Metadata

This document was written 3 Oct 2007 by Ian W. Davis and last updated 22 December 2015 by Vikram K. Mulligan.

Information was provided by Jim Havranek.

An introductory tutorial on minimization can be found here.

The relevant code is in core::optimization, especially the core::optimization::Minimizer class.

Flavors of minimization in Rosetta

All minimization algorithms choose a vector as the descent direction, determine a step along that vector, then choose a new direction and repeat. Different ways of doing those things leads to differing efficiency, in terms of function evaluations and memory.

"linmin" is a single step steepest-descent algorithm with an exact line search. That is, the descent direction is the gradient of the energy function (vector of partial first derivatives), and the step is to the true (local) minimum of the function along that line.

Repeated invocations of linmin generally converge very slowly as compared to methods that approximate the second-derivative (Hessian) matrix that are described below. For this reason, iterated invocation of linmin is not recommended for production runs. However, for benchmarking or testing purposes, "linmin_iterated" invokes linmin repeatedly, re-calculating the gradient vector after each line search. This is therefore a relatively pure steepest-descent algorithm, and it can serve as a fallback in cases in which Hessian approximations work poorly. The "linmin_iterated" algorithm need only be called once, and will iterate internally.

Conjugate gradient minimization accumulates a small amount of information from prior steps, modifying the search direction to perform (somewhat) better than a pure steepest-descent algorithm. Rosetta++ included an implementation of FRPR (Fletcher-Reeves-Polak-Ribiere), but it hasn't been ported to Rosetta3 because no one used it.

Quasi-Newton methods accumulate more information from many iterations of the gradient of the energy function to approximate the second-derivative (Hessian) matrix (or, more accurately, its inverse). This information is used to modify the descent direction (after the first step) so that its no longer necessarily straight down the gradient, but the minimization converges (much) faster. In Rosetta, this is the "dfpmin" family of functions. Although named for the DFP (Davidon-Fletcher-Powell) update method, it in fact uses the BFGS (Broyden-Fletcher-Goldfarb-Shanno) update method, which is widely regarded as better. A limited-memory variant (L-BFGS) has also been recently added to Rosetta. (Previously it was not included as the cost of keeping the full N x N Hessian matrix (N = number of DOFs) in memory appeared not to be prohibitive, and Paul Tseng found the limited memory version gave worse solutions. The more recent implementation on modern machines improves performance, especially for Cartesian minimization.)

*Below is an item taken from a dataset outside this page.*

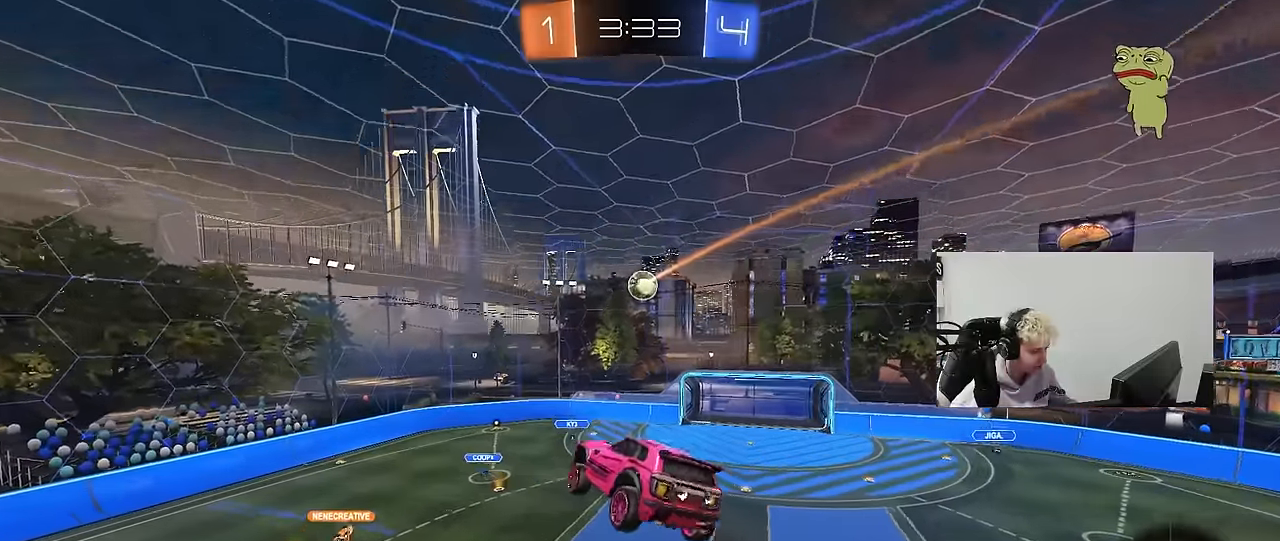
{"keys": [], "mouse": [], "mouse_move": "still", "events": []}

Unlike linmin, all the dfpmin/lbfgs algorithms are multi step algorithms, so they need only be called once to reach the (local) minimum of a function (and will iterate internally).

"dfpmin" uses an exact line search, and Jim says it requires ~10 function evaluations per line search.

"dfpmin_armijo" uses an inexact line search, where the step along the search direction only needs to improve the energy by a certain amount, and also make the gradient a certain amount flatter (but not necessarily reach the minimum). This ends up being significantly more efficient, as once it gets going only 2-3 function evaluations are needed per line search, and approximately the same number of line searches are needed as for the exact dfpmin.

"dfpmin_armijo_nonmonotone" uses an even less exact line search along the descent direction, so that the step need only be better than one of the last few points visited. This allows temporary increases in energy, so that the search may escape shallow local minima and flat basins. Jim estimates this is several times more efficient than the exact dfpmin.

"dfpmin_strong_wolfe" uses the More-Thuente line minimization algorithm that enforces both the Armijo and Wolfe conditions. This gives a better parabolic approximation to a minimum and can run a little faster than armijo.

"lbfgs_armijo" uses the L-BFGS minimizer implementation with the Armijo inexact line search conditions.

"lbfgs_armijo_nonmonotone" uses the L-BFGS minimizer implementation with the even more inexact line search conditions.

"lbfgs_strong_wolfe" uses the L-BFGS minimizer implementation with the Wolfe conditions.

Recommendations

Current recommendations are to use the lbfgs_armijo_nonmonotone minimizer, or one of the other lbfgs variants (c.f. Andrew Leaver-Fey). Previous recommendations were to use dfpmin_strong_wolfe or dfpmin_armijo_nonmonotone (c.f. Jim). The current implementation of L-BFGS appears to be equivalent to dfpmin in results, with improvements in runtime/memory performance.

Use of lbfgs-based minimizers is highly recommended for minimization in Cartesian coordinate space or for minimization with flexible bond lengths and angles, as the dfpmin variants give exceedingly bad performance. (A warning message will be printed if a poor choice of minimizer is given.)

The meaning of tolerance

Rosetta has at least two kinds of "tolerance" for function minimization, "regular" (for lack of a better name) tolerance and absolute tolerance. "Regular" tolerance is fractional tolerance for the value of the function being minimized; i.e. a tolerance of 1e-2 means the minimum function value found will be within 1% of the true minimum value. Absolute tolerance is specified without regard to the current function value; i.e. an absolute tolerance of 1e-2 means that the minimum function value found will be equal to the actual minimum plus or minus 1e-2, period.

Minimizers use fractional tolerance by default. To invoke the use of the absolute tolerance variants, append "_atol" to the end of the minimizer type. For example, to use the absolute tolerance version of the "lbfgs_armijo_nonmonotone" minimizer, use the minimizer type "lbfgs_armijo_nonmonotone_atol" instead.

[This discussion applies only to linmin_iterated, dfpmin, lbfgs and their variants. Other minimizers may have different notions of tolerance.]